Nikolai Ivanovich Bukharin

Nikolai Ivanovich Bukharin, (October 9, 1888 – March 13, 1938) was a Soviet politician and intellectual.

He joined the Bolsheviks in 1906 and was exiled from Russia from 1911 until just before the Russian Revolution, writing several books and editing the newspaper Novy Mir with Trotsky and Kollontai. On his return to Russia in August 1917 he became one of the leading Bolsheviks in Moscow and was elected to the Central Committee. After the revolution he also became editor of Pravda.

Bukharin led the opposition to the Treaty of Brest-Litovsk, arguing instead for the Bolsheviks moving the war effort to become a world-wide push for Proletarian Revolution. He was at this stage seen as the leader of the Left-Communists. He later moderated his position and accepted Lenin’s policies, encouraging the development of the New Economic Policy in 1921. He became a full member of the Politburo in 1924 and president of the Communist International (Comintern) in 1926.

Following the death of Lenin he was part of Stalin’s ruling group, allying himself with Kamenev and Zinoviev.
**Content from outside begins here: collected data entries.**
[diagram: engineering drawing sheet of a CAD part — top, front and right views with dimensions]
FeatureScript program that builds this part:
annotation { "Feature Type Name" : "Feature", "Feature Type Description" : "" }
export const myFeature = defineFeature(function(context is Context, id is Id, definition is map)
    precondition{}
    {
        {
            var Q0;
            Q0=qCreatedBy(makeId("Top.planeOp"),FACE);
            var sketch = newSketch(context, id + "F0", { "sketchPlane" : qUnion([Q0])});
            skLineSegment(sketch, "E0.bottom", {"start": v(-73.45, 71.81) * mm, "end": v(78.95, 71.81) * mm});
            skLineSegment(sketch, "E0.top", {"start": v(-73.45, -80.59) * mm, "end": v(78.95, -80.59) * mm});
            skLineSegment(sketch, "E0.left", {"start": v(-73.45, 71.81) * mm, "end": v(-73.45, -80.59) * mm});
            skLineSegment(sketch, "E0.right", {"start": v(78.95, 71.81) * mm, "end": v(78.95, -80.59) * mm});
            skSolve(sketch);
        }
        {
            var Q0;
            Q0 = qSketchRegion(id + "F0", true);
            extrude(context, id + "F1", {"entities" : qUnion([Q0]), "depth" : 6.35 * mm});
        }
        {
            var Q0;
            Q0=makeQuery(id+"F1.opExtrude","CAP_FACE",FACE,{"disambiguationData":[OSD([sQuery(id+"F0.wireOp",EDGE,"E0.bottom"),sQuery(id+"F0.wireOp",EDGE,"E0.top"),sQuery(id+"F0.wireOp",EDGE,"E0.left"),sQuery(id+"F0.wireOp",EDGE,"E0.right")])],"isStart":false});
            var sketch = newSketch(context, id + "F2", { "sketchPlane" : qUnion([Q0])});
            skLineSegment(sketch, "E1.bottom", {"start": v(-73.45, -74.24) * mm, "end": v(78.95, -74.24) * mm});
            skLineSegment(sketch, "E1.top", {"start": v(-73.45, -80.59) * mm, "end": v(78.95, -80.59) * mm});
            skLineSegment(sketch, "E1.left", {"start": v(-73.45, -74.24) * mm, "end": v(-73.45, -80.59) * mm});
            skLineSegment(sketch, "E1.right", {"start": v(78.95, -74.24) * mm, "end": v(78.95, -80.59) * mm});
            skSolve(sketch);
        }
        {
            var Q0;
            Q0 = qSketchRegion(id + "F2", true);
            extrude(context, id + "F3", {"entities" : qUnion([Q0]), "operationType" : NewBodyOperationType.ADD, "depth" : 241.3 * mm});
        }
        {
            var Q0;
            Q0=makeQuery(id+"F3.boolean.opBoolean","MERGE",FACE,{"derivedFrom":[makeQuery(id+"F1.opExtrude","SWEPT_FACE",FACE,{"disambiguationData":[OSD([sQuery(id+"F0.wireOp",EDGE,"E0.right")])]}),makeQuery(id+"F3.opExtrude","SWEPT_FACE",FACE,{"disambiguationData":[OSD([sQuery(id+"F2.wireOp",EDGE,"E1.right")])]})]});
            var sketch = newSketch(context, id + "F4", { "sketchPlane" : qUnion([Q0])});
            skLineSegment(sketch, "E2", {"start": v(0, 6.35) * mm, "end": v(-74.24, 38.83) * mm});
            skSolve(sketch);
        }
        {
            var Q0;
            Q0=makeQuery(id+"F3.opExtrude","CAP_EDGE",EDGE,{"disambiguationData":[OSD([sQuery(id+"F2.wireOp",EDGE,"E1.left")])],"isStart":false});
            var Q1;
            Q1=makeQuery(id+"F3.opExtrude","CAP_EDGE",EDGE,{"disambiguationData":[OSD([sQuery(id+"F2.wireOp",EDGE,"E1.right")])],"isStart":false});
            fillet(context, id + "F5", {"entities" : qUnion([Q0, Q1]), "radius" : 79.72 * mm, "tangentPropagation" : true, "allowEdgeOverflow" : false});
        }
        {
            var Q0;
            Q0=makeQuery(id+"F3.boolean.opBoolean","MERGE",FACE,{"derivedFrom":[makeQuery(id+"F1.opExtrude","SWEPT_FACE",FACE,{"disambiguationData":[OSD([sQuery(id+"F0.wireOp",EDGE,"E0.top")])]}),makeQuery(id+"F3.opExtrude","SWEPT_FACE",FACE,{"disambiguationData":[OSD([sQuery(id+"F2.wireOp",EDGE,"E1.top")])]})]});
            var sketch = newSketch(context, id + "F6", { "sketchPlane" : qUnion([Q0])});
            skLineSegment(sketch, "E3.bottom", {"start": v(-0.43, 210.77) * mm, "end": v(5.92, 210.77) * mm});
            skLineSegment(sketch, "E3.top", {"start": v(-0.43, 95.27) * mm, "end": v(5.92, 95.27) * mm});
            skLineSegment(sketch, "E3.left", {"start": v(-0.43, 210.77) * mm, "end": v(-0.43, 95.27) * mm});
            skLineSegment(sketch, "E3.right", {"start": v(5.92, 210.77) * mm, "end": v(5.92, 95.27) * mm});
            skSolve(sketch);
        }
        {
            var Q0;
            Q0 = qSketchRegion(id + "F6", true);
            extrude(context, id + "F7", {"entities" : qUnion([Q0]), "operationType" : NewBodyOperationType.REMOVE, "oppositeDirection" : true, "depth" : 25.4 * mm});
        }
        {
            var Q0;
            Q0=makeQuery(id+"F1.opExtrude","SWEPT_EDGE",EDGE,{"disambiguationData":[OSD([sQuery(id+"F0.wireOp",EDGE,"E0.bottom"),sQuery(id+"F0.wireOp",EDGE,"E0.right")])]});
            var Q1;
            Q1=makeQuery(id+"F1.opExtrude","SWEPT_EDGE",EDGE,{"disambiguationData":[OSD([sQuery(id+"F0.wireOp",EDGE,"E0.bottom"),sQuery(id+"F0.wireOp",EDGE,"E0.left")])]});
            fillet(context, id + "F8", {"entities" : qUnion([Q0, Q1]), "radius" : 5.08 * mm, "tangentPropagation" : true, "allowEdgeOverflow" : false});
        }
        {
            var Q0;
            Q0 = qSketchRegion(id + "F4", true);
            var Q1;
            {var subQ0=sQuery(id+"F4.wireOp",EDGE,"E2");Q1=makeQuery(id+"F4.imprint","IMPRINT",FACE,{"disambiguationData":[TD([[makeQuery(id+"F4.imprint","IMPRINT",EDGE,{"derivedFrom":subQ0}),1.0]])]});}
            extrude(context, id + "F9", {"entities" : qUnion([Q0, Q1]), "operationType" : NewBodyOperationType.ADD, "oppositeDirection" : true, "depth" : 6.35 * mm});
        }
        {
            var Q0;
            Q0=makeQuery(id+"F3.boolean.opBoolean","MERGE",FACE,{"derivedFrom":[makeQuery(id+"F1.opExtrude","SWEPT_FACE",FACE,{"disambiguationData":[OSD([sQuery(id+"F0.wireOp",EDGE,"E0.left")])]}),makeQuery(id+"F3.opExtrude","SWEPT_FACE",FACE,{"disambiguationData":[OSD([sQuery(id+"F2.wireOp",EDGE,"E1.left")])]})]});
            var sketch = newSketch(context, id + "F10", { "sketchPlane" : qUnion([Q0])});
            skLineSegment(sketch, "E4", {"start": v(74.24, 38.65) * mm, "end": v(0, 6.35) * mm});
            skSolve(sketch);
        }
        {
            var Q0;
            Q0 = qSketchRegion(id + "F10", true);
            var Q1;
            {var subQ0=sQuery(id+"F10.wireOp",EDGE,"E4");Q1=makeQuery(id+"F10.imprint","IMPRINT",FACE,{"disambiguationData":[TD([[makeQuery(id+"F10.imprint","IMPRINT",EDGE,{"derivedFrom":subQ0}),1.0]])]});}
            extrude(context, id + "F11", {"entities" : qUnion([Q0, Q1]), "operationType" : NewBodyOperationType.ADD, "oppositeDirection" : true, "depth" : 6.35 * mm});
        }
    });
He had by now firmly moved himself away from his earlier Left-Communist days and was viewed as being firmly on the right of the party, firmly supporting Stalin’s Socialism in one country thesis.

When he opposed Stalin’s proposed collectivization of agriculture in 1928, he lost his Politburo post within a year. Arrested in 1937, Bukharin was tried in March 1938 as part of the Trial of the Twenty One for conspiring to overthrow the Soviet state. He made a ‘confession’ and was shot by the NKVD.

He was officially rehabilitated by the Soviet state in 1988.